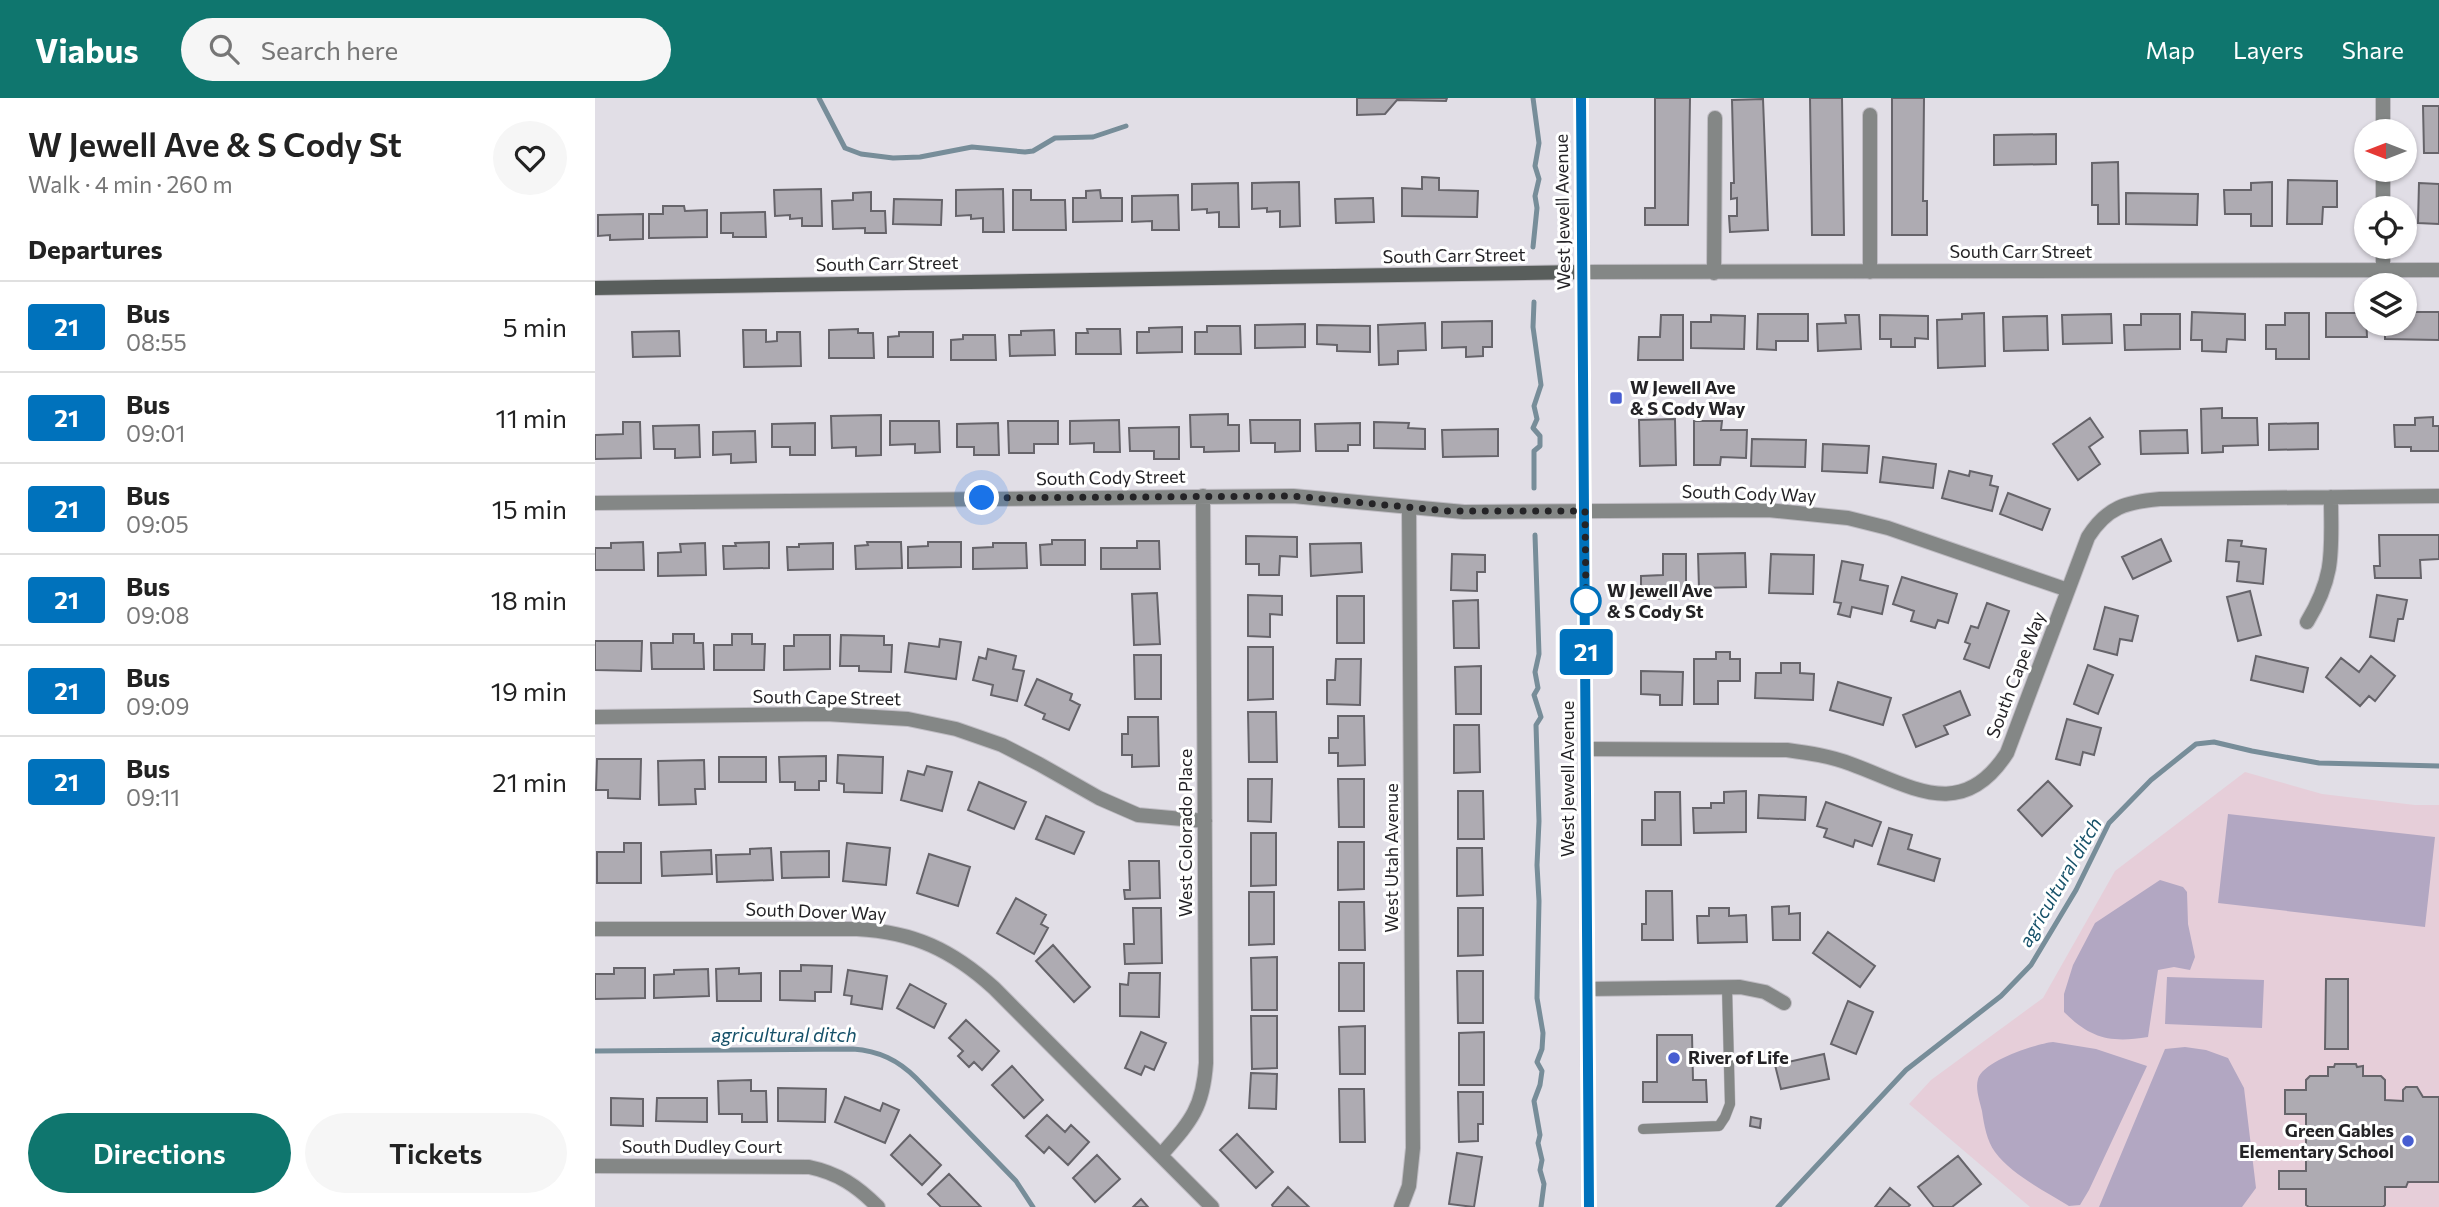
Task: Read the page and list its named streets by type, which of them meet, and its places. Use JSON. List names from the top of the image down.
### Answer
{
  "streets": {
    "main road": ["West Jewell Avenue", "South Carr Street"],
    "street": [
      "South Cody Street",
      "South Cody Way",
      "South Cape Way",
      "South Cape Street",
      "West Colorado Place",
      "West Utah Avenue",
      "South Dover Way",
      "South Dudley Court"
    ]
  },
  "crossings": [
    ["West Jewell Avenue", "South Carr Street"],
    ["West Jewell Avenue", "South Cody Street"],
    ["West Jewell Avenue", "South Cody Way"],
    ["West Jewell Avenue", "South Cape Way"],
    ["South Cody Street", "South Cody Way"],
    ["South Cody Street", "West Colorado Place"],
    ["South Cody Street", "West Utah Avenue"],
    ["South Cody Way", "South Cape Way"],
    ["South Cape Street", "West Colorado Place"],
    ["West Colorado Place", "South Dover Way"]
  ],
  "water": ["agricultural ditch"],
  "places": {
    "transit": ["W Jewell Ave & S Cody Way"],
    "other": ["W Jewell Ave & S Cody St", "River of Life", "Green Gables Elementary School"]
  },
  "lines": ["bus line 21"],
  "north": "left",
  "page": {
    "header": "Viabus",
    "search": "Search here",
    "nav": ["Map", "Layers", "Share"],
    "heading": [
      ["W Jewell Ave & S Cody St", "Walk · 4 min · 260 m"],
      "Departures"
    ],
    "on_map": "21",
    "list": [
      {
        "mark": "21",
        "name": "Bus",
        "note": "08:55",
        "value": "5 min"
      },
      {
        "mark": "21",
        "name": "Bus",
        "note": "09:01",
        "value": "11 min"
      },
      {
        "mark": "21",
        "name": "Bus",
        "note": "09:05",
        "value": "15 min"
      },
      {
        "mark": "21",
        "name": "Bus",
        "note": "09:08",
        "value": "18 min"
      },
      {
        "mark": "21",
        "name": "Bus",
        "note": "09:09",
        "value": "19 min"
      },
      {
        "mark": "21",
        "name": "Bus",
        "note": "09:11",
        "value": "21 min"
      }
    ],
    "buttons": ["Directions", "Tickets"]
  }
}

================================

• TASK DIRECTIONS: In your copy, leave out the pictures and reproduce the material above exactly.

• RESPONSE TO THE TASK:
Task: Read the page and list its named streets by type, which of them meet, and its places. Use JSON. List names from the top of the image down.
### Answer
{
  "streets": {
    "main road": ["West Jewell Avenue", "South Carr Street"],
    "street": [
      "South Cody Street",
      "South Cody Way",
      "South Cape Way",
      "South Cape Street",
      "West Colorado Place",
      "West Utah Avenue",
      "South Dover Way",
      "South Dudley Court"
    ]
  },
  "crossings": [
    ["West Jewell Avenue", "South Carr Street"],
    ["West Jewell Avenue", "South Cody Street"],
    ["West Jewell Avenue", "South Cody Way"],
    ["West Jewell Avenue", "South Cape Way"],
    ["South Cody Street", "South Cody Way"],
    ["South Cody Street", "West Colorado Place"],
    ["South Cody Street", "West Utah Avenue"],
    ["South Cody Way", "South Cape Way"],
    ["South Cape Street", "West Colorado Place"],
    ["West Colorado Place", "South Dover Way"]
  ],
  "water": ["agricultural ditch"],
  "places": {
    "transit": ["W Jewell Ave & S Cody Way"],
    "other": ["W Jewell Ave & S Cody St", "River of Life", "Green Gables Elementary School"]
  },
  "lines": ["bus line 21"],
  "north": "left",
  "page": {
    "header": "Viabus",
    "search": "Search here",
    "nav": ["Map", "Layers", "Share"],
    "heading": [
      ["W Jewell Ave & S Cody St", "Walk · 4 min · 260 m"],
      "Departures"
    ],
    "on_map": "21",
    "list": [
      {
        "mark": "21",
        "name": "Bus",
        "note": "08:55",
        "value": "5 min"
      },
      {
        "mark": "21",
        "name": "Bus",
        "note": "09:01",
        "value": "11 min"
      },
      {
        "mark": "21",
        "name": "Bus",
        "note": "09:05",
        "value": "15 min"
      },
      {
        "mark": "21",
        "name": "Bus",
        "note": "09:08",
        "value": "18 min"
      },
      {
        "mark": "21",
        "name": "Bus",
        "note": "09:09",
        "value": "19 min"
      },
      {
        "mark": "21",
        "name": "Bus",
        "note": "09:11",
        "value": "21 min"
      }
    ],
    "buttons": ["Directions", "Tickets"]
  }
}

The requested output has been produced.